The Conways’ decision is more public than most, but the COVID-19 pandemic is forcing parents across the United States to make all manner of adjustments to cope with children who will be at home instead of at school.
“Conway’s story is not unique, not unique in the broader history of women and work,” said Taryn Morrissey, an associate professor in the School of Public Affairs at American University.
“Millennial mothers (those born between 1981 and 1996) are nearly three times more likely than Millennial fathers to report being unable to work due to a school or child care closure,” according to an analysis by the Center for American Progress which Morrissey co-wrote.
Millions of children across the United States will be studying remotely as school resumes for the 2020-2021 academic year after the summer holidays.

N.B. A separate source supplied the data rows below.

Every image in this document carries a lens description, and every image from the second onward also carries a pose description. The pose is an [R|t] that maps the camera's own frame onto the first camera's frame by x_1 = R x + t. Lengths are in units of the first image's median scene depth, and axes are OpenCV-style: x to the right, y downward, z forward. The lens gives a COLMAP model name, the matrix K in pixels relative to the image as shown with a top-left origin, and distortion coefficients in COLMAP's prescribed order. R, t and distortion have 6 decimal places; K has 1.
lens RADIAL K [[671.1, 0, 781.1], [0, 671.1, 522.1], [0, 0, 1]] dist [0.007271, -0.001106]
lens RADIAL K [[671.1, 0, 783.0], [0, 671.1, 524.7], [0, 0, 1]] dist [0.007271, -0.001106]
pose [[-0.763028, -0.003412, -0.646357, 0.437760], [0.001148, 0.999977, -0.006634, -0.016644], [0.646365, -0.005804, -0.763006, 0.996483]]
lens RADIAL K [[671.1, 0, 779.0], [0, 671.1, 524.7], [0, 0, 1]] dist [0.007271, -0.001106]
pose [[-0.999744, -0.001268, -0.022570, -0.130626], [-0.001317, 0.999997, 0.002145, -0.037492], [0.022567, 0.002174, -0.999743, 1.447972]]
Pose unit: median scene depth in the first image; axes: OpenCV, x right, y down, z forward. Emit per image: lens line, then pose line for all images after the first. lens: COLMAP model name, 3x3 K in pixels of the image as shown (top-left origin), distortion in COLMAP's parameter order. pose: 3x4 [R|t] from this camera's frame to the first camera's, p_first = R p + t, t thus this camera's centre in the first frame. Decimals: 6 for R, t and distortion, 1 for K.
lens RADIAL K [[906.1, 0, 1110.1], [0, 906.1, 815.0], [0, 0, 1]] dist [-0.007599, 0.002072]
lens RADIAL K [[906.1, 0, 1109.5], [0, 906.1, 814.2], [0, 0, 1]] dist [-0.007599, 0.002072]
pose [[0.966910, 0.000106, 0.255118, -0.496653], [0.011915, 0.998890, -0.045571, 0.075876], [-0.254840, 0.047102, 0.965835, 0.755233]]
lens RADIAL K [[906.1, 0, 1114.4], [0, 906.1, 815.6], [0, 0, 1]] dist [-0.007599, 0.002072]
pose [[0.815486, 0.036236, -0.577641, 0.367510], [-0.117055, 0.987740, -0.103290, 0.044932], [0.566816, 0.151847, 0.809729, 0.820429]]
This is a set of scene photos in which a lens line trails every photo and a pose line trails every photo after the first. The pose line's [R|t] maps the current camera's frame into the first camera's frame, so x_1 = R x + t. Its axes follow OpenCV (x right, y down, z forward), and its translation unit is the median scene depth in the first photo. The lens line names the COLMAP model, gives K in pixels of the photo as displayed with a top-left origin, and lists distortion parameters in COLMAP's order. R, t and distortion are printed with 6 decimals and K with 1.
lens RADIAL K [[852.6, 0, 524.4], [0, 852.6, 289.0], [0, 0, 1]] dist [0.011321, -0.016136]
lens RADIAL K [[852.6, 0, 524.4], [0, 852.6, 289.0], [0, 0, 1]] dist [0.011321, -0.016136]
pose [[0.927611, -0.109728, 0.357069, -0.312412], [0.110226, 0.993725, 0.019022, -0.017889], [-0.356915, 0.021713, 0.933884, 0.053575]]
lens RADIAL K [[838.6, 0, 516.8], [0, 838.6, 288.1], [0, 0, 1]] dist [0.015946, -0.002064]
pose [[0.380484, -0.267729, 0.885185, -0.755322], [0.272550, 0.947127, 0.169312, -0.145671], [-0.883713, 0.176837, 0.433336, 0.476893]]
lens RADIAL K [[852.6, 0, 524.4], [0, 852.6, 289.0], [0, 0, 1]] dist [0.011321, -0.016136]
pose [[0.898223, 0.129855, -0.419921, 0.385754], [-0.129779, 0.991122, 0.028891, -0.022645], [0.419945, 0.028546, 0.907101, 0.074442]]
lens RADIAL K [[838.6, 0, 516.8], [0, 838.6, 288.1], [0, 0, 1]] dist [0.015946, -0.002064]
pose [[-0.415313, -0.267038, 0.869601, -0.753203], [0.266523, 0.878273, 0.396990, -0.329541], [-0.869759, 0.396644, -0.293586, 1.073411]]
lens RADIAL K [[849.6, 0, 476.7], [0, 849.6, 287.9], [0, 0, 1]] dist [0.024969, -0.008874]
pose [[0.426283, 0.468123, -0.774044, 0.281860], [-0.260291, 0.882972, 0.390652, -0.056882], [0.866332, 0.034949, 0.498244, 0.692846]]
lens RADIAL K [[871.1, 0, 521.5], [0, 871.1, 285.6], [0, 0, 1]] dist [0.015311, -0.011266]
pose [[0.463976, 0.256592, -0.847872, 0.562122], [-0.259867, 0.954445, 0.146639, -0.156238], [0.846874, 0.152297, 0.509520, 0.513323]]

While Trump has been pushing schools to reopen in a bid to show that normalcy is returning and improve his November election prospects, the decision resides with individual school districts.
Some have opted for classes as usual while others are going online only or offering a hybrid model, a combination of remote learning and in-person instruction.
The largest school district in the country — New York City with nearly one million students — is offering a hybrid model of online learning and in-person classes one to three days a week.
The three next largest districts — Los Angeles, Chicago and Miami — will be offering only remote learning to start the semester.
“As millions of parents nationwide know, kids ‘doing school from home’ requires a level of attention and vigilance that is as unusual as these times,” Kellyanne Conway said in her announcement that she was leaving her White House job at the end of August.
“For now, and for my beloved children, it will be less drama, more mama,” the 53-year-old Conway said.
– ‘Routine’ –
George Conway, a 56-year-old Harvard- and Yale-educated lawyer, likewise said he was withdrawing from The Lincoln Project — a group of prominent Republicans dedicated to Trump’s removal — to “devote more time to family matters.”
Conway also said he would take a hiatus from Twitter, where his biting criticism of the president earned him the label of the “husband from hell” from Trump.
Ruth Milanaik, a specialist in developmental pediatrics at Cohen Children’s Medical Center in New York, said that parents need to provide a routine for children who are learning at home.
“Children — kids and teens — need a routine, a schedule, need to wake up at a regular time, eat breakfast, be on time in the classroom even if on Zoom,” Milanaik said.
“Virtual classes are better than no classes at all,” she said. “They also need afterschool activities.”
Brittany LeMonda, a neuropsychologist at Lenox Hill Hospital in New York, said parents have a delicate balancing act before them.
“Since the beginning of the pandemic, parents are trying to keep their children and family safe by limiting interaction and practicing social distancing,” LeMonda said.
At the same time, they are trying to make sure that “there are no repercussions from the isolation and loneliness of their kids,” she said.
LeMonda said she has encountered the “whole spectrum” of experiences among children who have been stuck at home.
“For students who are bullied (at school), home is very positive experience, a safer place,” she said.
“For others, missing out incredibly formative, exciting years of high school, or who are more social, involved in social activities and sports, it’s heartbreaking.”
Quarantined teenagers are a particular challenge for parents during these unusual stay-at-home times and there has been plenty of drama in the Conway household with their 15-year-old daughter.
The teenager publicly shared her father’s disdain of Trump and posted frequent criticism of the president on Twitter and TikTok, earning her hundreds of thousands of followers.
She tweeted last week, for example, that she was “DEVASTATED beyond compare” that her mother planned to address this week’s Republican convention.
Following her parents’ announcement, however, she announced that she too would be going silent and would be “taking a mental health break from social media.”
“No hate to my parents please,” she added.